* [WORK INSTRUCTION 1] In the article on El Chapo Guzmán's escape, at what time does he disappear behind the shower's dividing wall?
* [WORK INSTRUCTION 2] Write out the article on El Chapo Guzmán's escape word for word, from "The images show" down to "suddenly rings out.".

* [DOCUMENT TEXT]
MEXICO CITY — A hammer-like noise reverberates in Mexican drug kingpin Joaquin “El Chapo” Guzmán’s cell minutes before his jailbreak. Almost 30 minutes later, a guard finally arrives outside the empty room and asks, “Guzmán?”

New surveillance footage of El Chapo’s July 11 escape, leaked to the Televisa channel on Wednesday, featured for the first time audio from the maximum-security prison cell near Mexico City.

The images show previously unseen footage before and after El Chapo Guzmán sneaked down a hole in his shower. Televisa also obtained images from the surveillance camera control room.

Guzmán, 58, lay on his bed under a blanket while watching a show on a small television when the loud hammering suddenly rings out.

The Sinaloa drug cartel chief gets up, heads to the shower, bends down behind a dividing wall, and disappears at 8:52 p.m. Nobody seems to immediately react among the half-dozen people working in the control room.

See also: Lawyer for Mexico’s most-wanted man, ‘El Chapo,’ doesn’t know where client is

At 9:18 p.m., a guard appears outside the cell and asks, “Guzmán? Guzmán? Guzmán Loera?” using the most-wanted man’s full last name.

A guard is later heard speaking to a commander, saying as he looks between the cell’s bars: “There’s a hole in the shower.”

When the commander asks the size of it, the guard answers: “Large, chief, large.”

“But the intern is not there?” the commander asks. “No, chief. He’s not.”

* [SOURCE MATERIAL]
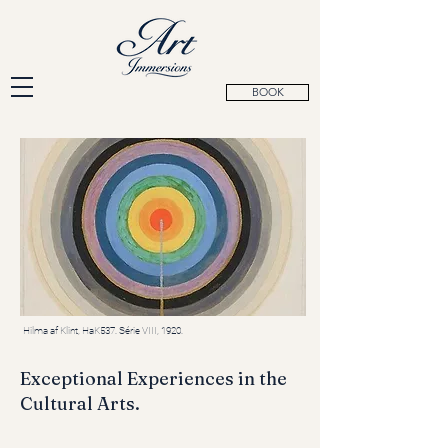
BOOK
Hilma af Klint, HaK537. Série VIII, 1920.
Exceptional Experiences in the
Cultural Arts.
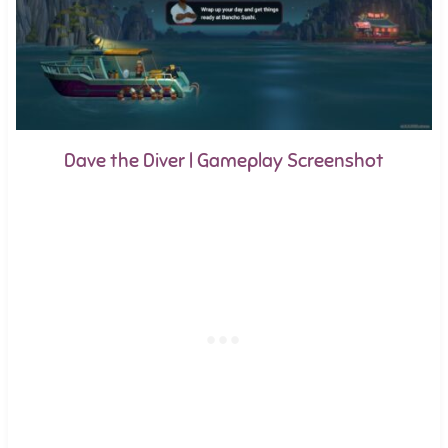
Dave the Diver | Gameplay Screenshot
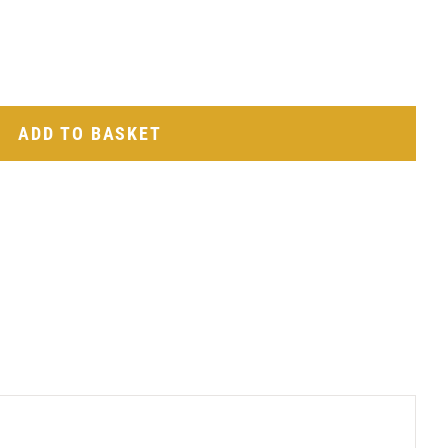
ADD TO BASKET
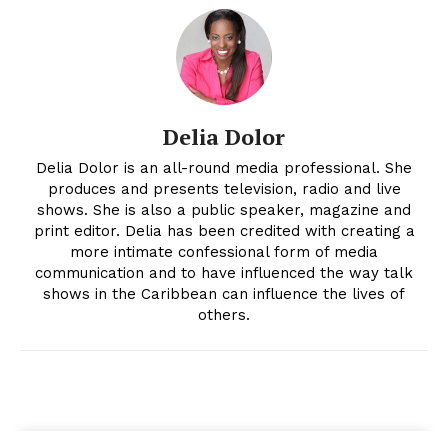
Delia Dolor
Delia Dolor is an all-round media professional. She
produces and presents television, radio and live
shows. She is also a public speaker, magazine and
print editor. Delia has been credited with creating a
more intimate confessional form of media
communication and to have influenced the way talk
shows in the Caribbean can influence the lives of
others.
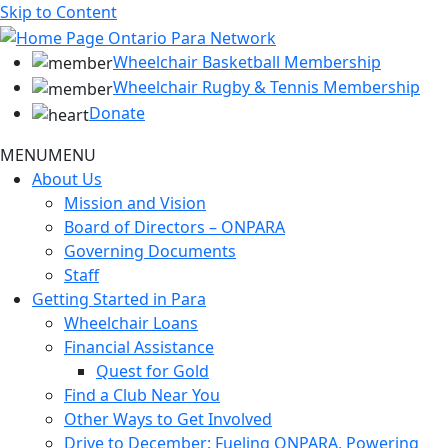
Skip to Content
Wheelchair Basketball Membership
Wheelchair Rugby & Tennis Membership
Donate
MENU
MENU
About Us
Mission and Vision
Board of Directors – ONPARA
Governing Documents
Staff
Getting Started in Para
Wheelchair Loans
Financial Assistance
Quest for Gold
Find a Club Near You
Other Ways to Get Involved
Drive to December: Fueling ONPARA, Powering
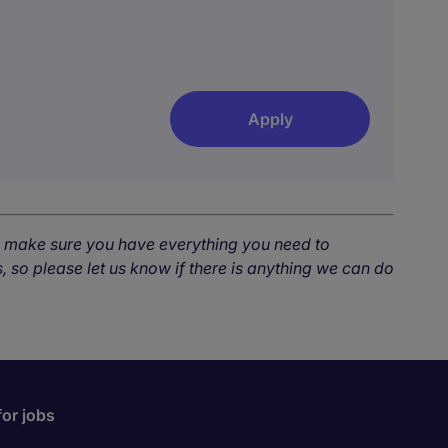
Apply
o make sure you have everything you need to
, so please let us know if there is anything we can do
for jobs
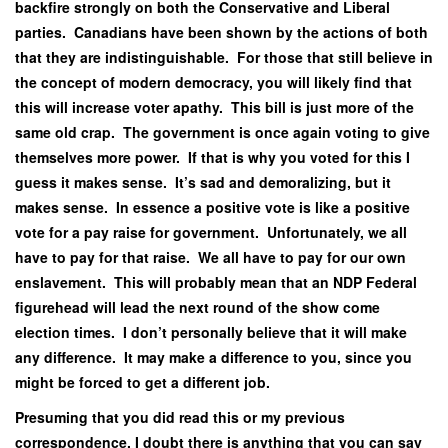
backfire strongly on both the Conservative and Liberal
parties. Canadians have been shown by the actions of both
that they are indistinguishable. For those that still believe in
the concept of modern democracy, you will likely find that
this will increase voter apathy. This bill is just more of the
same old crap. The government is once again voting to give
themselves more power. If that is why you voted for this I
guess it makes sense. It’s sad and demoralizing, but it
makes sense. In essence a positive vote is like a positive
vote for a pay raise for government. Unfortunately, we all
have to pay for that raise. We all have to pay for our own
enslavement. This will probably mean that an NDP Federal
figurehead will lead the next round of the show come
election times. I don’t personally believe that it will make
any difference. It may make a difference to you, since you
might be forced to get a different job.
Presuming that you did read this or my previous
correspondence, I doubt there is anything that you can say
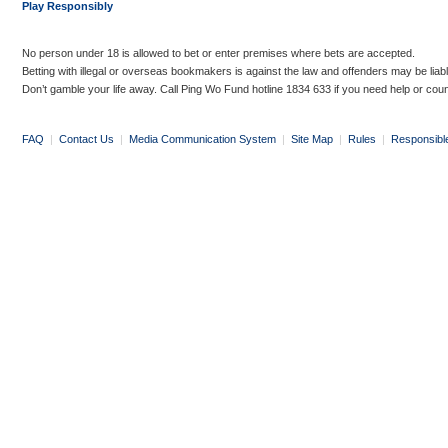
Play Responsibly
No person under 18 is allowed to bet or enter premises where bets are accepted.
Betting with illegal or overseas bookmakers is against the law and offenders may be liab
Don’t gamble your life away. Call Ping Wo Fund hotline 1834 633 if you need help or coun
FAQ
|
Contact Us
|
Media Communication System
|
Site Map
|
Rules
|
Responsibl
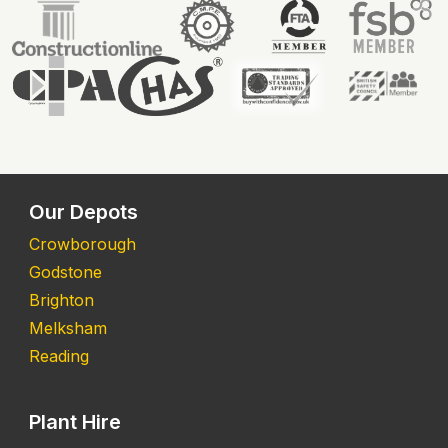
Our Depots
Crowborough
Godstone
Brighton
Melksham
Reading
Plant Hire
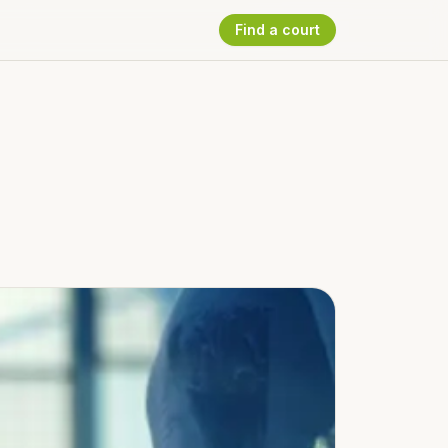
Find a court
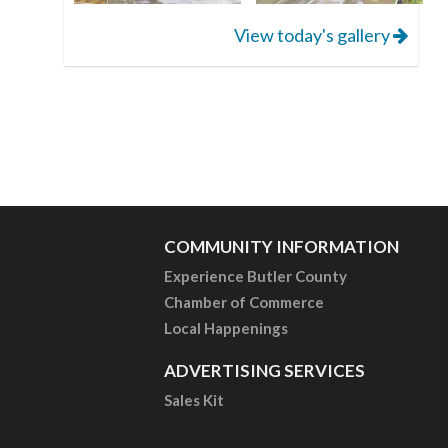
View today's gallery
COMMUNITY INFORMATION
Experience Butler County
Chamber of Commerce
Local Happenings
ADVERTISING SERVICES
Sales Kit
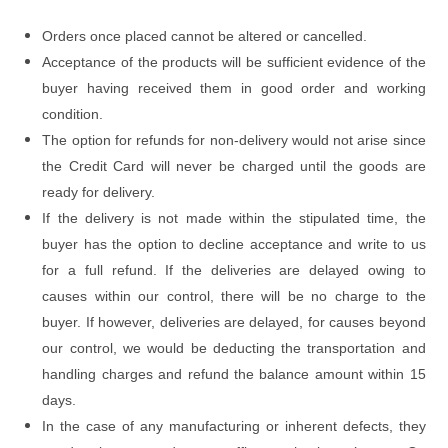
Orders once placed cannot be altered or cancelled.
Acceptance of the products will be sufficient evidence of the
buyer having received them in good order and working
condition.
The option for refunds for non-delivery would not arise since
the Credit Card will never be charged until the goods are
ready for delivery.
If the delivery is not made within the stipulated time, the
buyer has the option to decline acceptance and write to us
for a full refund. If the deliveries are delayed owing to
causes within our control, there will be no charge to the
buyer. If however, deliveries are delayed, for causes beyond
our control, we would be deducting the transportation and
handling charges and refund the balance amount within 15
days.
In the case of any manufacturing or inherent defects, they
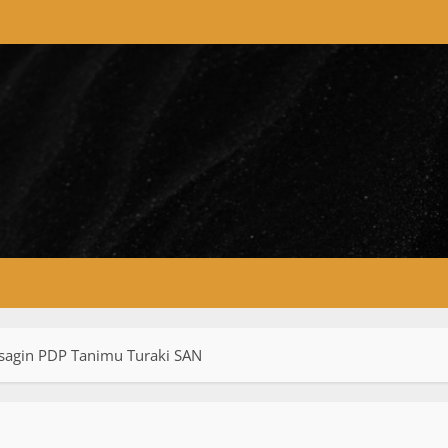
sagin PDP Tanimu Turaki SAN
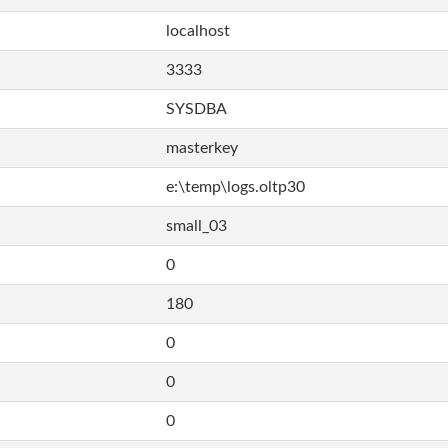
localhost
3333
SYSDBA
masterkey
e:\temp\logs.oltp30
small_03
0
180
0
0
0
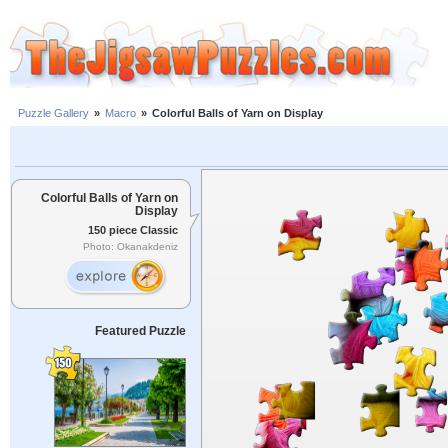
Puzzle Gallery
»
Macro
»
Colorful Balls of Yarn on Display
Colorful Balls of Yarn on
Display
150 piece Classic
Photo: Okanakdeniz
Featured Puzzle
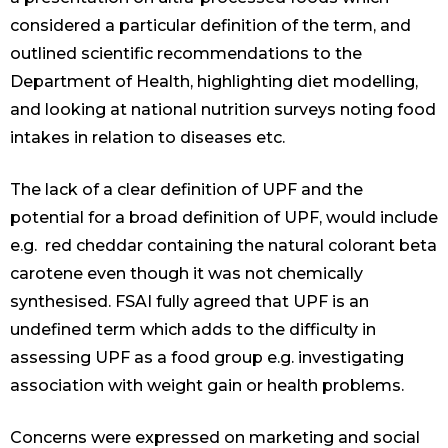
considered a particular definition of the term, and
outlined scientific recommendations to the
Department of Health, highlighting diet modelling,
and looking at national nutrition surveys noting food
intakes in relation to diseases etc.
The lack of a clear definition of UPF and the
potential for a broad definition of UPF, would include
e.g. red cheddar containing the natural colorant beta
carotene even though it was not chemically
synthesised. FSAI fully agreed that UPF is an
undefined term which adds to the difficulty in
assessing UPF as a food group e.g. investigating
association with weight gain or health problems.
Concerns were expressed on marketing and social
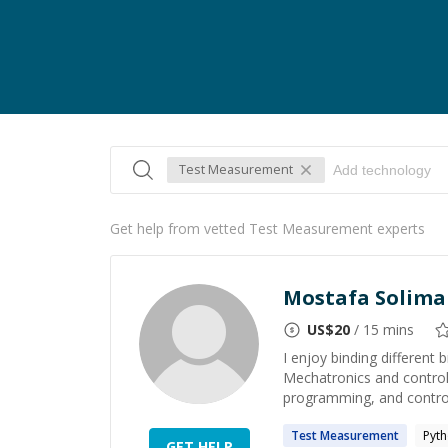
Test Measurement
Get help from vetted Test Measurement experts
Mostafa Solim
US$
20
/ 15 mins
I enjoy binding different
Mechatronics and control 
programming, and control
Test
Measurement
Pyt
GET HELP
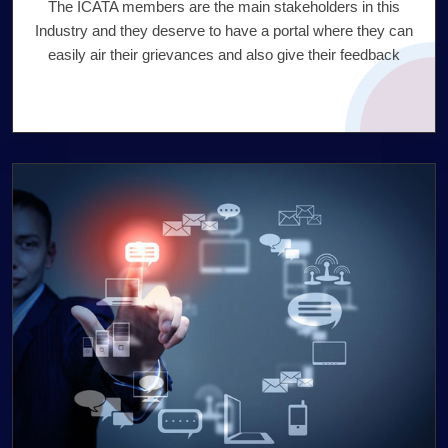
The ICATA members are the main stakeholders in this
Industry and they deserve to have a portal where they can
easily air their grievances and also give their feedback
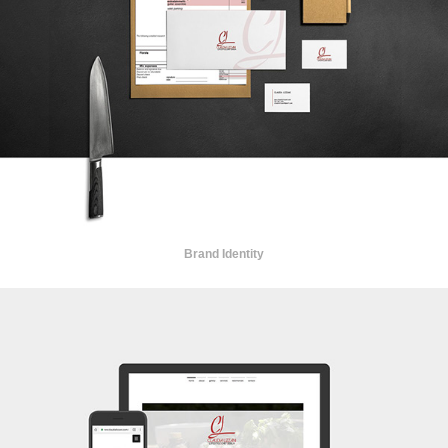
Brand Identity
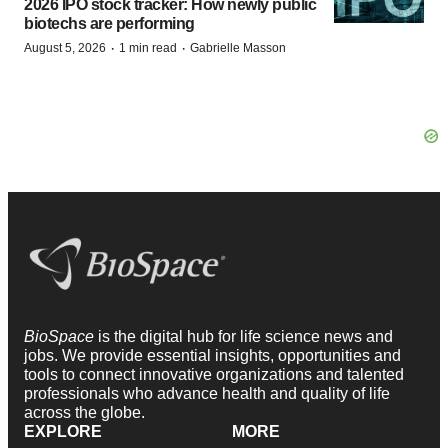
2026 IPO stock tracker: How newly public
biotechs are performing
·
·
August 5, 2026
1 min read
Gabrielle Masson
BioSpace
is the digital hub for life science news and
jobs. We provide essential insights, opportunities and
tools to connect innovative organizations and talented
professionals who advance health and quality of life
across the globe.
EXPLORE
MORE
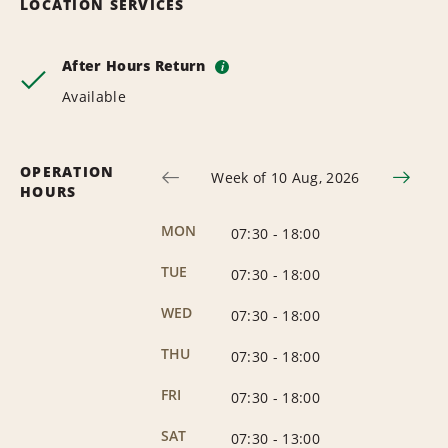
LOCATION SERVICES
After Hours Return
i
Available
OPERATION
Week of 10 Aug, 2026
HOURS
MON
07:30
-
18:00
TUE
07:30
-
18:00
WED
07:30
-
18:00
THU
07:30
-
18:00
FRI
07:30
-
18:00
SAT
07:30
-
13:00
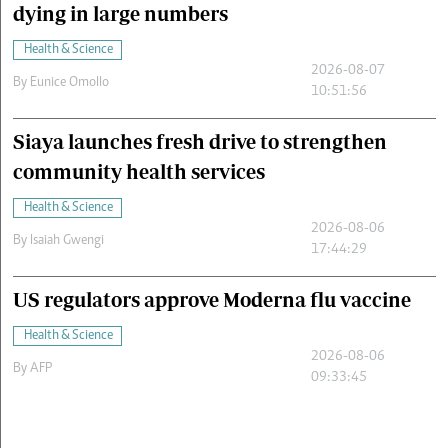
dying in large numbers
Health & Science
2026-08-07
By
Eunice Omollo
10:51:56
Siaya launches fresh drive to strengthen
community health services
Health & Science
2026-08-06
By
Isaiah Gwengi
17:44:29
US regulators approve Moderna flu vaccine
Health & Science
2026-08-06
By
AFP
09:33:45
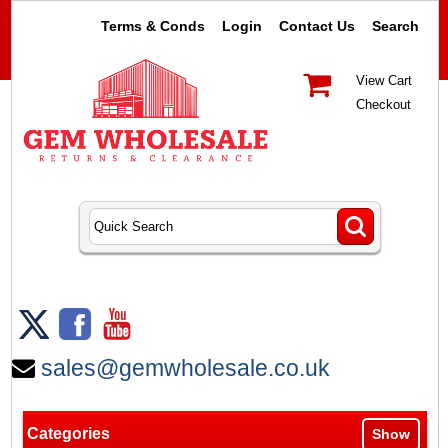
Terms & Conds
Login
Contact Us
Search
View Cart
Checkout
sales@gemwholesale.co.uk
Categories
Show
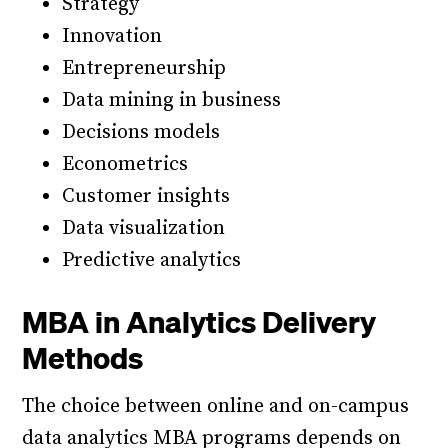
Strategy
Innovation
Entrepreneurship
Data mining in business
Decisions models
Econometrics
Customer insights
Data visualization
Predictive analytics
MBA in Analytics Delivery
Methods
The choice between online and on-campus
data analytics MBA programs depends on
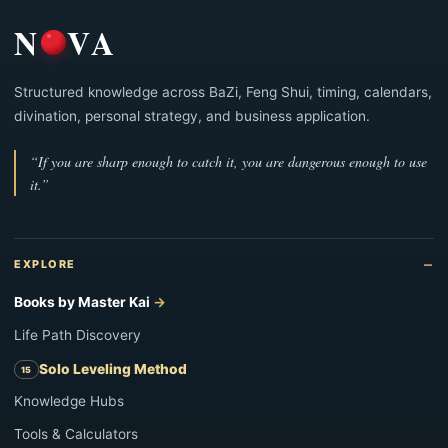
N
VA
Structured knowledge across BaZi, Feng Shui, timing, calendars,
divination, personal strategy, and business application.
“If you are sharp enough to catch it, you are dangerous enough to use
it.”
EXPLORE
Books by Master Kai
Life Path Discovery
Solo Leveling Method
Knowledge Hubs
Tools & Calculators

* [EXERCISE RESPONSE 1] 8:52 p.m.

* [EXERCISE RESPONSE 2]
The images show previously unseen footage before and after El Chapo Guzmán sneaked down a hole in his shower. Televisa also obtained images from the surveillance camera control room.

Guzmán, 58, lay on his bed under a blanket while watching a show on a small television when the loud hammering suddenly rings out.